Source records ::
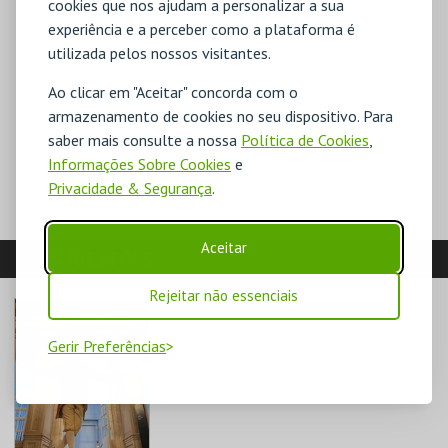
cookies que nos ajudam a personalizar a sua
experiência e a perceber como a plataforma é
utilizada pelos nossos visitantes.
Ao clicar em "Aceitar" concorda com o
armazenamento de cookies no seu dispositivo. Para
saber mais consulte a nossa
Política de Cookies
,
Informações Sobre Cookies
e
Privacidade & Segurança
.
Aceitar
SUGESTÕES:
Rejeitar não essenciais
Gerir Preferências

PROBLEM TO WORK ON ::
Each entry above must come back exactly as written. Drop the images.

EXPECTED ANSWER ::
cookies que nos ajudam a personalizar a sua
experiência e a perceber como a plataforma é
utilizada pelos nossos visitantes.
Ao clicar em "Aceitar" concorda com o
armazenamento de cookies no seu dispositivo. Para
saber mais consulte a nossa
Política de Cookies
,
Informações Sobre Cookies
e
Privacidade & Segurança
.
Aceitar
SUGESTÕES:
Rejeitar não essenciais
Gerir Preferências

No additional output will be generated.